Start of DATASET RECORDS

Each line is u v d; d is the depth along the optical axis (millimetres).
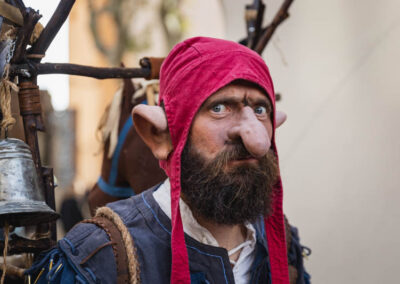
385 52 4453
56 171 8938
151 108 2172
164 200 2264
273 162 2158
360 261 4445
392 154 4355
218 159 2049
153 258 2131
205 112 2080
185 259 2047
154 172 3357
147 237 2170
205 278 2143
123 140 3531
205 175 2062
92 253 2102
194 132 2092
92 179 9156
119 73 2725
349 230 4523
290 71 4938
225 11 5535
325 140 4703
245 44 3859
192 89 2074
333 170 4645
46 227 2379
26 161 2215
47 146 8773
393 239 4312
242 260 2311
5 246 2188
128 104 3557
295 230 2646
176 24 8883
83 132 9406
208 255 2188
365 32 4574
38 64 2385
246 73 2062
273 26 3484
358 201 4496
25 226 2271
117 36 9109
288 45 4949
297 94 4887
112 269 2086
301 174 4812
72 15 9133
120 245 2121
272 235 2363
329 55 4734
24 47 2312
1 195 2117
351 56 4625
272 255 2344
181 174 2158
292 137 4902
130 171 3482
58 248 2170
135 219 2219
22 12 2266
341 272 4531
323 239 4652
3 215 2170
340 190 4594
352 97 4590
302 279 2549
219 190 2055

End of DATASET RECORDS

WHAT TO PRODUCE:
Apart from its pictures, the data is to be repeated exactly.

SOLUTION TO THIS EXERCISE:
Each line is u v d; d is the depth along the optical axis (millimetres).
385 52 4453
56 171 8938
151 108 2172
164 200 2264
273 162 2158
360 261 4445
392 154 4355
218 159 2049
153 258 2131
205 112 2080
185 259 2047
154 172 3357
147 237 2170
205 278 2143
123 140 3531
205 175 2062
92 253 2102
194 132 2092
92 179 9156
119 73 2725
349 230 4523
290 71 4938
225 11 5535
325 140 4703
245 44 3859
192 89 2074
333 170 4645
46 227 2379
26 161 2215
47 146 8773
393 239 4312
242 260 2311
5 246 2188
128 104 3557
295 230 2646
176 24 8883
83 132 9406
208 255 2188
365 32 4574
38 64 2385
246 73 2062
273 26 3484
358 201 4496
25 226 2271
117 36 9109
288 45 4949
297 94 4887
112 269 2086
301 174 4812
72 15 9133
120 245 2121
272 235 2363
329 55 4734
24 47 2312
1 195 2117
351 56 4625
272 255 2344
181 174 2158
292 137 4902
130 171 3482
58 248 2170
135 219 2219
22 12 2266
341 272 4531
323 239 4652
3 215 2170
340 190 4594
352 97 4590
302 279 2549
219 190 2055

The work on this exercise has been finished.